I'm stuck. I don't particularly like how I'm assessing in Algebra, but I'm not bright (creative?) enough to figure out how to do it better.
I've tried to strike an uneasy balance the last two years between my fairly traditional Algebra curriculum and some of my more "untraditional" views. The compromise has been to assess over the traditional Algebra skills using a semi-standards-based-grading approach (see this and this and this and this to get an idea), while trying to utilize a more inquiry-based approach to exploring the concepts (followed by traditional, algorithm-based approaches via video in order to reinforce the skills and simultaneously free up the class time to actually do the inquiry first). It's been a flawed, uneasy compromise, but I still think it's been more successful than my more traditional approach in my first incarnation as a math teacher.
What I'd like, however, is to somehow transform my assessments into something a bit more higher order/meaningful, while still retaining the ability to assess whether the students have mastered the discrete skills that are still a big part of my curriculum. My students will have laptops this year (more on that in a future post) and, ideally, I would love my assessments to be open-Internet assessments.
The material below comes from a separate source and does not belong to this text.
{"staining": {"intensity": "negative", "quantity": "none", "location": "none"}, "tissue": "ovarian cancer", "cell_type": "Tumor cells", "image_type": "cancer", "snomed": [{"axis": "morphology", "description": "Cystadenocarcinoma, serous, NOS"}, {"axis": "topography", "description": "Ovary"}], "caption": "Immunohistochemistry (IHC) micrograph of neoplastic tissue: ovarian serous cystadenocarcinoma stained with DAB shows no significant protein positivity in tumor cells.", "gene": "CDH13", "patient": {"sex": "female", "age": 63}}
But this is where I keep running into a brick wall - I haven't been able to figure out how to design assessments that not only test the skills that students are required to learn, but with problems that can't be solved effortlessly with Wolfram Alpha (and thereby don't give me enough information to tell what my students have learned about the Algebra). I haven't been able to figure out how to come up with more meaningful assessment activities for my students, but that still fit within the very limited time I get to see them (and also retain the ability to easily re-assess outside of class that I've utilized the last two years). I haven't been able to reconcile my belief that students still do need algebra-sense (akin to number sense), to know how to think about mathematics and perform some of those algorithmic algebra skills, with my just-as-strong belief that learning those skills in isolation and without context is pretty pointless (and not as successful as I'd like, either).
Some of this, undoubtedly, is a result of trying to balance two pretty incompatible things, yet that's still where I find myself. I can certainly stick with the assessments I've used the last couple of years and ignore my views about students being able to use resources on the Internet to help them, and redouble my efforts to come up with better inquiry-based activities to push my students' thinking. But I suspect that, while I might feel a bit more successful if I accomplish that, I'll be sitting here one year from today feeling essentially the same - that the whole is in this case actually somewhat less than the sum of the parts.
Now that I've gotten this far, I really have no idea what the point of this post is, other than a Hail Mary out to the blogosphere for someone to leap very high and pull me in. Any words of wisdom or links to resources would be appreciated (but, truly, I don't need any "I'm sure you're doing great . . ." type of comments, although I appreciate the kindness and intent of such comments).